I came off my personal social media as I knew, logically, that it was fodder to my delusions. However, the problem with working and social media is you can never escape it as we use it in our daily working lives. But it helped. If I was to get to a point where I felt like me again, I had to starve my mind from what was making it worse.
And worse it got as weekends rolled by and I couldn’t get out of bed. I ignored messages because it was too much effort to respond, because I had to fake being okay so as not to worry anyone. If my mum called, I would put on my happy daughter voice, she didn’t need to know and worry. But the main reason for faking was I was sick and tired of people trying to fix me. I’m incredibly emotionally intelligent, I know what I need to do, I just didn’t want to do it.
Mediate, journal, go out for a walk, do this, do that. I fucking knew it all!
The need to fix people is something I understand as the eldest daughter, but I just needed to be HEARD. No one was listening to me, they wanted to fix me by telling me how awesome I was or how great my life was and ‘look at what you’ve achieved’. Problem is, I know all that, but knowing it doesn’t cure depression.
What people who care about you do is take offense when you are honest about how you’re feeling. Do you know how exhausting it is to be careful of your words so as not to hurt the other person, when all want is to be heard? But I couldn’t always be honest, because past relationships, friendships, family members have told me I’m ‘too much’ or treat me like I’m some fragile thing that needs to be molly coddled. Or they do the thing that has hurt the most and just leave me.
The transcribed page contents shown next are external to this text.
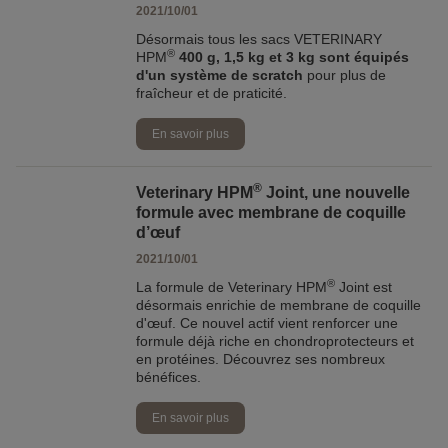
2021/10/01
Désormais tous les sacs VETERINARY
®
HPM
400 g, 1,5 kg et 3 kg sont équipés
d'un système de scratch
pour plus de
fraîcheur et de praticité.
En savoir plus
®
Veterinary HPM
Joint, une nouvelle
formule avec membrane de coquille
d’œuf
2021/10/01
®
La formule de Veterinary HPM
Joint est
désormais enrichie de membrane de coquille
d'œuf. Ce nouvel actif vient renforcer une
formule déjà riche en chondroprotecteurs et
en protéines. Découvrez ses nombreux
bénéfices.
En savoir plus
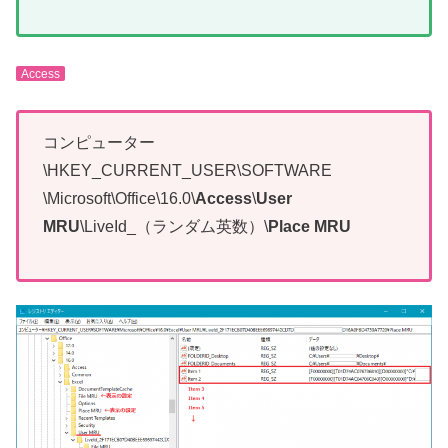
Access
コンピューター
\HKEY_CURRENT_USER\SOFTWARE
\Microsoft\Office\16.0\
Access
\
User
MRU
\LiveId_（ランダム英数）\
Place MRU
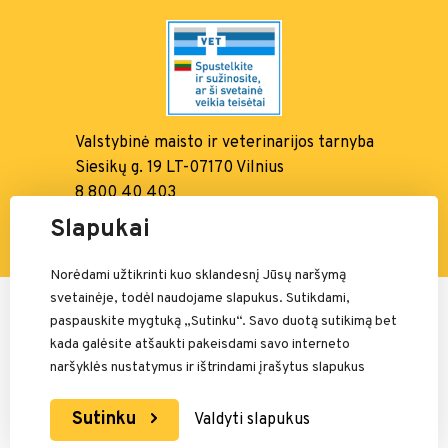
Valstybinė maisto ir
veterinarijos tarnyba
Siesikų g. 19 LT-07170 Vilnius
8 800 40 403
info@vmvt.lt, www.vmvt.lt
Slapukai
Norėdami užtikrinti kuo sklandesnį Jūsų naršymą
svetainėje, todėl naudojame slapukus. Sutikdami,
Mokėjimais rūpinasi:
paspauskite mygtuką „Sutinku“. Savo duotą sutikimą bet
kada galėsite atšaukti pakeisdami savo interneto
naršyklės nustatymus ir ištrindami įrašytus slapukus
Sutinku
Valdyti slapukus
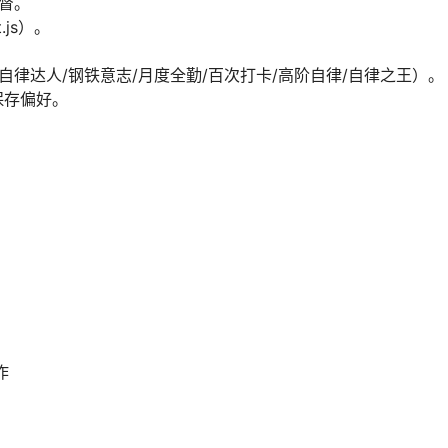
督。
js）。
自律达人/钢铁意志/月度全勤/百次打卡/高阶自律/自律之王）。
保存偏好。
作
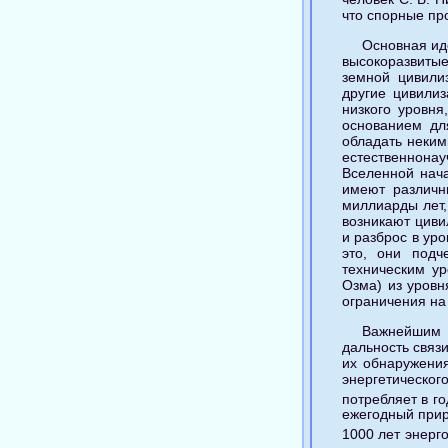
что спорные пр
Основная ид
высокоразвитые
земной цивилиз
другие цивилиз
низкого уровня
основанием дл
обладать неким
естественнона
Вселенной нача
имеют различны
миллиарды лет,
возникают циви
и разброс в ур
это, они подч
техническим ур
Озма) из уровн
ограничения на
Важнейшим п
дальность связ
их обнаружения
энергетическ
потребляет в го
ежегодный прир
1000 лет энерг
What could I do? I asked myself. I wanted to express myself but feared the repercussions, I also feared the fake sympathy and calls, so I disconnected. As a writer, I have used my words to express my feelings, thoughts and everything in between to release and let go for nearly a decade, but fear overtook me because I didn’t need to be fixed and words have power on paper, so I couldn’t share.
All I could do was focus on my writing work for my clients from a professional point of view, show up to work and make my way through and it for myself, just take each day as it came and remove some of the resentment, I was feeling for people who were succeeding.
Depression is a complicated beast, particularly for me. It isn’t about being unloved, because I know I well and truly am loved. Yes, my circle is tiny but I prefer it that way. I know I had support from my nearest and dearest when I came out of hospital, but my mind focused on my ex who promised he would be there for me and wasn’t. I also know I’m a good writer, otherwise why would I have clients waiting as soon as I finish a project?
The problem isn’t knowing, the problem is feeling, particularly when it comes to my career and trying to make it as a writer. To belong, to be seen, to be respected.
So yes, comparison is the thief of joy but how do you stop comparing your life now to how you want it to be?
Turns out the answer is to live day by day and only focus on the people and things you can control. When my mind goes haywire, I actively shut it down and refocus, start reading again, put my phone down and shut off, unfollow, unsubscribe and set boundaries, including at work that you need breaks, time away.
Am I better than I was last month yes, am I who I was at the start of this year, no. But what I don’t do is compare because it’s a very fluid journey and the focus is not on envisioning a better version of myself, but to just accept the version I’m currently at and work on what I can control in keeping me happy.
What has been a huge turning point was the past weekend, unfiltered, ugly laughter. No judgement, just myself, my weird intrusive thoughts and surrounded by those just as mad as me.